▶ Task statement: Search the data for the string "термичить", and report each line where it is found.

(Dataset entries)
+ + + + + + +

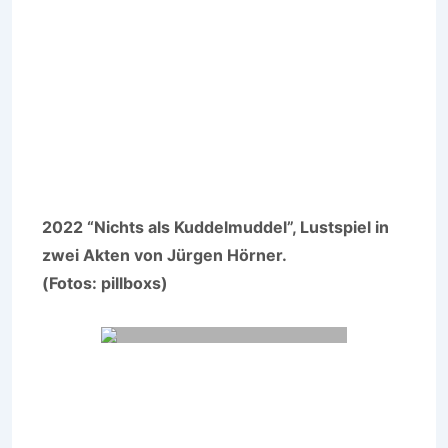
2022 “Nichts als Kuddelmuddel”, Lustspiel in
zwei Akten von Jürgen Hörner.
(Fotos: pillboxs)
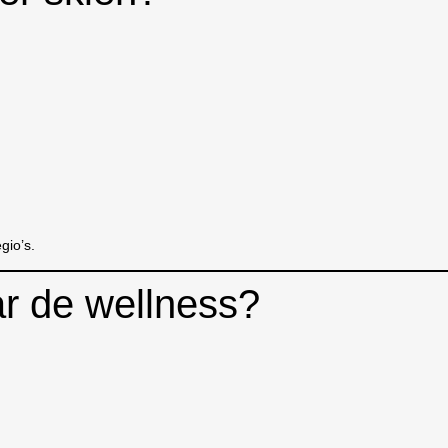
gio’s.
r de wellness?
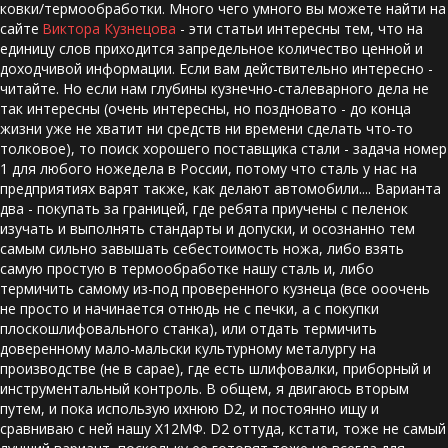
ковки/термообработки. Много чего умного вы можете найти на 
сайте 
Виктора Кузнецова
 - эти статьи интересны тем, что на 
единицу слов приходится запредельное количество ценной и 
доходчивой информации. Если вам действительно интересно - 
читайте. Но если нам глубины кузнечно-сталеварного дела не 
так интересны (очень интересны, но поздновато - до конца 
жизни уже не хватит ни средств ни времени сделать что-то 
толковое), то поиск хорошего поставщика стали - задача номер 
1 для любого ножедела в России, потому что сталь у нас на 
предприятиях варят также, как делают автомобили.... Варианта 
два - покупать за границей, где ребята приучены с пеленок 
изучать и выполнять стандарты и допуски, и осознанно тем 
самым сильно завышать себестоимость ножа, либо взять 
самую простую в термообработке нашу сталь и, либо 
термичить самому из-под проверенного кузнеца (все ооочень 
не просто и начинается отнюдь не с печки, а с покупки 
плоскошлифовального станка), или отдать термичить 
доверенному мало-мальски культурному металургу на 
производстве (не в сарае), где есть шлифовалки, приборный и 
инструментальный контроль. В общем, я двигаюсь вторым 
путем, и пока использую ихнюю D2, и постоянно ищу и 
сравниваю с ней нашу Х12МФ. D2 оттуда, кстати, тоже не самый 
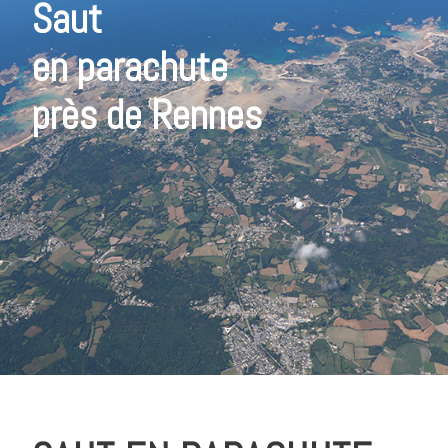
Saut
en parachute
près de Rennes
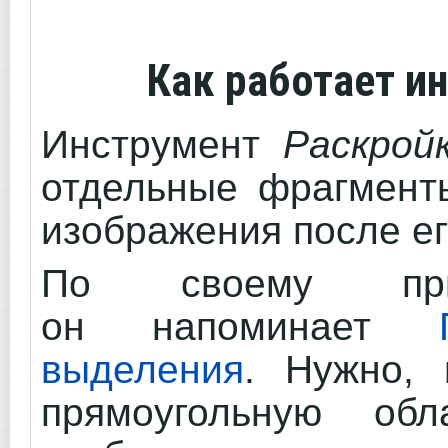
Как работает и
Инструмент
Раскрой
отдельные фрагменты
изображения после ег
По своему прин
он напоминает
выделения
. Нужно, 
прямоугольную обл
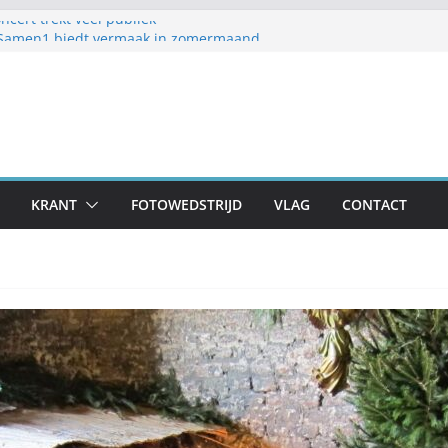
cert trekt veel publiek
 Samen1 biedt vermaak in zomermaand
lijk Frans en Cily van de Pol
estellen op schoolplein ’t Geerke
aar voor zondag: meer dan 80 adressen doen
KRANT
FOTOWEDSTRIJD
VLAG
CONTACT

+ + + + + + +

▶ Result below:
термичить самому из-под проверенного кузнеца (все ооочень 
плоскошлифовального станка), или отдать термичить 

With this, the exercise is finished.